Configure Auto-unseal Server
Auto-unseal can either be configured before server/cluster is initialed or after.
- Configure auto-unseal in server's configuration file, for example, /etc/vault.d/vault/hcl**
auto-unseal configuration
ui = true
disable_mlock = true
storage "file" {
path = "/var/vault/data"
}
listener "tcp" {
address = "0.0.0.0:8200"
tls_cert_file = "/opt/vault/tls/p4s_vault_cert.pem"
tls_key_file = "/opt/vault/tls/p4s_vault_key.pem"

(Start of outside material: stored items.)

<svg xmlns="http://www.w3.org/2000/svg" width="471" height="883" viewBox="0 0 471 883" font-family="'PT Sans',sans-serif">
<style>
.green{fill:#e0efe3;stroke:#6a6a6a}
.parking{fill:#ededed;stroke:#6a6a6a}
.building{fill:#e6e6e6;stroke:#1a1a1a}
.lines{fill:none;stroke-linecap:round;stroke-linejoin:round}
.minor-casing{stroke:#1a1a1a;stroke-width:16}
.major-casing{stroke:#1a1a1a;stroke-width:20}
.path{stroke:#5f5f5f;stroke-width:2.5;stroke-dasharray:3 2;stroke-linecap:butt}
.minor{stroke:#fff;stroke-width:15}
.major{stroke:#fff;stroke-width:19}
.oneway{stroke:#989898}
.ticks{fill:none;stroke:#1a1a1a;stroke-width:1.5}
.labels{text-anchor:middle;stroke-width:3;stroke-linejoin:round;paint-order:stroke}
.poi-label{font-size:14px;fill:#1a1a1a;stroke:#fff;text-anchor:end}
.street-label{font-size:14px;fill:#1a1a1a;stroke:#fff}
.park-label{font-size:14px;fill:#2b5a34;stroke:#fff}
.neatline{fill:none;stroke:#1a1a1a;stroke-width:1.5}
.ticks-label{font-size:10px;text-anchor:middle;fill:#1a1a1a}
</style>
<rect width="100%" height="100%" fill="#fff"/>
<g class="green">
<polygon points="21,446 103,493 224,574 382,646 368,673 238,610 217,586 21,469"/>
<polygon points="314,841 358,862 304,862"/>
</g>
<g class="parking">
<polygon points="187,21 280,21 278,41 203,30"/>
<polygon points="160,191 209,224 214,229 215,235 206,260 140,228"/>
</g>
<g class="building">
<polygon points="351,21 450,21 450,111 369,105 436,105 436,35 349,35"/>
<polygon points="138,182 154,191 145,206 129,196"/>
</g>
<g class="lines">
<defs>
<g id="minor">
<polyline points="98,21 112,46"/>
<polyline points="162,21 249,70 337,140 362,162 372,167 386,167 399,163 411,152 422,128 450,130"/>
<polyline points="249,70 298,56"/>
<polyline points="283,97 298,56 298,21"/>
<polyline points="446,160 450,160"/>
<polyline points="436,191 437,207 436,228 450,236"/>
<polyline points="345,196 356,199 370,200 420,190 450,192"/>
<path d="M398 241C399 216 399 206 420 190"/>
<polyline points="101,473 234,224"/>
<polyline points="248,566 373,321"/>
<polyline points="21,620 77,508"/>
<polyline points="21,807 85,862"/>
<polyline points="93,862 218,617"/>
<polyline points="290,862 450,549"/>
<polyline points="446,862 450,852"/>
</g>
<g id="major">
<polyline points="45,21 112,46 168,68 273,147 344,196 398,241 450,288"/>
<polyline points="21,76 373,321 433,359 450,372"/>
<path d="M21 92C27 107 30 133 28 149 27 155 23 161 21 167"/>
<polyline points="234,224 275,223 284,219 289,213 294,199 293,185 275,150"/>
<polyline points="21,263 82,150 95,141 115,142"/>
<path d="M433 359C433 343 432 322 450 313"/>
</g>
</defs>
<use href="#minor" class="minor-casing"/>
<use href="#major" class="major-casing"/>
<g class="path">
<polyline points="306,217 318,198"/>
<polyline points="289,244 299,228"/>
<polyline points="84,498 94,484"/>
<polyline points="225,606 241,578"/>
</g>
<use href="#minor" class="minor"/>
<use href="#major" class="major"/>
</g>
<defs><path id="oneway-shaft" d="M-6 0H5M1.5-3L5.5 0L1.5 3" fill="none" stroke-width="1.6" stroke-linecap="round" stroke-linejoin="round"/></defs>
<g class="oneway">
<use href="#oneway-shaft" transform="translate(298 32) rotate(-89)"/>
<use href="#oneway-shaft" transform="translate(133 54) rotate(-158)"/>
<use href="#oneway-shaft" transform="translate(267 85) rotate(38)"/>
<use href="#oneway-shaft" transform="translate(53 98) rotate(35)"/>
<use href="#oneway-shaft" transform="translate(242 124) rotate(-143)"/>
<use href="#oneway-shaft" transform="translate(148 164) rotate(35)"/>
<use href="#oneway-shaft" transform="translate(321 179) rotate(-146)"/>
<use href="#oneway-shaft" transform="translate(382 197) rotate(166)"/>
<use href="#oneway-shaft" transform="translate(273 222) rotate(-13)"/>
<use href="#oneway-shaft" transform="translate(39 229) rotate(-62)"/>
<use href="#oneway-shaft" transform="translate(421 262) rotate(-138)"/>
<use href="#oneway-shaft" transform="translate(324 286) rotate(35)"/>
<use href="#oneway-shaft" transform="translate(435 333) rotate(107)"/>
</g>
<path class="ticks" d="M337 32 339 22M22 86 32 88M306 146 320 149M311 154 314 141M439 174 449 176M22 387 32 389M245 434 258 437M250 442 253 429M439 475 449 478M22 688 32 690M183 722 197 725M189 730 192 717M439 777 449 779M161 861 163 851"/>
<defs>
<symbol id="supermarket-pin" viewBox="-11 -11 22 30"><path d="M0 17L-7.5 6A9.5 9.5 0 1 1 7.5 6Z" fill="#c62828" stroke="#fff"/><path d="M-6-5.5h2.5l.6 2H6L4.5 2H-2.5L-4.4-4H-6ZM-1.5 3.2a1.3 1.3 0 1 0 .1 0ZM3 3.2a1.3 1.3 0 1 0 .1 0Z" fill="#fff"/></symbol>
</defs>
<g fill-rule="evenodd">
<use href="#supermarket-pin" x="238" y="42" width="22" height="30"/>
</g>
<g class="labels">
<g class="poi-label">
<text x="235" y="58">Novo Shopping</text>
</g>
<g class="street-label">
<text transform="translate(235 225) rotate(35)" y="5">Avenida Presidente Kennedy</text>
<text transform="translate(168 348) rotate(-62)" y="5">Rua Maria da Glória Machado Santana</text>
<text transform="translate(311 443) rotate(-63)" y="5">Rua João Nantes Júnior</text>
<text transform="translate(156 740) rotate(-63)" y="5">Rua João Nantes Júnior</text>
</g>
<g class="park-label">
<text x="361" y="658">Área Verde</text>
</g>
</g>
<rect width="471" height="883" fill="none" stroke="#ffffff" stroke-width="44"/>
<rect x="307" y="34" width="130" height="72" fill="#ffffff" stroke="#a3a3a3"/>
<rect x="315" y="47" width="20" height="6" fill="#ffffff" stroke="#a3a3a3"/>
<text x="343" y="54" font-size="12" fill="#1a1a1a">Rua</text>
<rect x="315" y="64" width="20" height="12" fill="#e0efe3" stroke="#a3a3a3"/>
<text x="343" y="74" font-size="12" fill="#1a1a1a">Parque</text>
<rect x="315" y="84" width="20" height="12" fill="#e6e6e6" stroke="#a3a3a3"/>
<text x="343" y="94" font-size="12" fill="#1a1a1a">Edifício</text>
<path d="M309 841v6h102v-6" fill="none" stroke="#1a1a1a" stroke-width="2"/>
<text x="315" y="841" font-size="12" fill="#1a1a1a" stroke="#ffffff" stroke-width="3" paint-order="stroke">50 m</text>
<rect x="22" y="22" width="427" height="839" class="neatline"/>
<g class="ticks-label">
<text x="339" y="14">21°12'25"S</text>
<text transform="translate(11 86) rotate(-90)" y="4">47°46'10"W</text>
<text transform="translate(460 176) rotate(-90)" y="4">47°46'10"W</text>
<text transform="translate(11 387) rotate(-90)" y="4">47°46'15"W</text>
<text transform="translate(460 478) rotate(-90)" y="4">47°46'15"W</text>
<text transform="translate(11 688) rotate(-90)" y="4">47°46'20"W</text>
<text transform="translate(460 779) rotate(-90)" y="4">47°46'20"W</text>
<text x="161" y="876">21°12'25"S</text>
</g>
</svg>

tls_disable_client_certs = true
}
seal "transit"`{
address = "https://204.104.248.31:8200"
token = "s.lqEgk3aB5rN5xyRmsKm7FnNV"
disable_renewal = "false"
key_name = "autounseal"
mount_path = "transit/"
tls_skip_verify = "true"
}
- If server is already initialed:
- for each server in the Vault cluster, shut down Vault service
systemctl stop vault
- for each server in the Vault cluster, start Vault service and run unseal with migrate option
systemctl start vault
vault operator unseal -migrate.
This will migrate the previous unseal mechanism to transit key auto-unseal, and the previous unseal keys will be migrated as the recovery keys. The migration process can only be completed when all nodes in the Vault cluster are restarted and unsealed, otherwise all nodes will remain in seal status.